Please let her not have been followed as she struggled off the mountain, only to collapse here in the dirt for the shooter to finish her off.
She couldn’t die here?—
“Sparrow, just calm down—calm down!”
Flynn hadn’t even realized she’d been thrashing, pushing Axel’s hands away from her as she came back to herself.
One second she’d nearly shot the man standing on her porch, the next she’d been trying to grapple with his voice—so wonderfully familiar—while the world spun.
“What happened?”
She opened her eyes to find herself tucked into her sleeping bag on the porch, Axel bent over her with a wet cloth, dabbing it to her head with one hand while the other held her wrist.
Her hand was balled into a fist.
“Did I punch you?”
He bore the faintest hint of red on his cheek. “It’s nothing. You were a little confused. I think you might have had a seizure.”
She remembered nothing except—“Axel.”
“That’s right.” He met her eyes. Blue eyes, just like she’d imagined. Almost brown hair, except for highlights that turned to deep bronze in the sun, and a smattering of golden-brown whiskers across his face, as if he hadn’t shaved in his hurry to get to her.
Oh yeah, she’d hit her head, and hard, careening down that mountain.
“What happened to you?” He leaned away, his eyes on the wound on her head. “That needs a stitch or two.”
“I fell down a mountain.”
“You did what?”
“After someone shot at me.”
His frown deepened.
“I thought . . . I thought maybe he’d followed me back to the cabin. Then I heard your bike and I hid and . . .” She winced, her head really starting to bang now. “Sorry I shot at you.”
“Please tell me you were trying to miss.”
She closed her eyes, but her mouth tweaked up one side. “Yep.”
“Okay. Listen, I need to take a look at your wrist, and did you hurt your leg too?”
“Yeah, I sprained my knee. Landed pretty hard on it. And it’s not my wrist—it’s my shoulder.”

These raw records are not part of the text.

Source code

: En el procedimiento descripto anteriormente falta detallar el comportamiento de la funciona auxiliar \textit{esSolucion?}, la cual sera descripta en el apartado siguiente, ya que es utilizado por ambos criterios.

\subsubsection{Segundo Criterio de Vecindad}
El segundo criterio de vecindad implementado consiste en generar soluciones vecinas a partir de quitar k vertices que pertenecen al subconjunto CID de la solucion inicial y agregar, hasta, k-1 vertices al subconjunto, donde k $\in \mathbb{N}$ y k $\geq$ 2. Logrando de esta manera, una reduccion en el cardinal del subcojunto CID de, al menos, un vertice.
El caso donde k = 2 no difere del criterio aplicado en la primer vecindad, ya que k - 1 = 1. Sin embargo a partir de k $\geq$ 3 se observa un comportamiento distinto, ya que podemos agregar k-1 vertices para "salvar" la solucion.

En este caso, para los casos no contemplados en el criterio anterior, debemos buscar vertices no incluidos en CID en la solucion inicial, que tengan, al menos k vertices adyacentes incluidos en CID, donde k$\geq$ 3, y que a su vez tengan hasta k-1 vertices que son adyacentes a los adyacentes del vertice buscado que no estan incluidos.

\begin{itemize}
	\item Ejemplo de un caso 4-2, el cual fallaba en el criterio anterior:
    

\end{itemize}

“Hence the sling. How far did you fall?”
“All the way?” She opened her eyes.
Now he narrowed his eyes at her. “Smarty pants, huh?”
“Listen, Mr. I-Scare-People-To-Death-And-Don’t-Answer-My-Ham-Radio, I think you had it coming—oh, ah. Okay, no more talking.”
“Agreed. And I only went dark because a wave took out the ham. Yeah, your knee is really swollen.” He’d zipped open her sleeping bag and now put his hand on her leg gently, moving it around the joint. “As for your shoulder, lemme see how bad it is. I don’t want to try to put it back into place if your shoulder is broken.”
He put his hand on her shoulder, kneading gently.
“I don’t think—oh, oh, that hurts. Okay, that’s good—that—oh.” She grabbed his wrist. “Thank you so much, doc, but I think let’s leave it to the professionals.”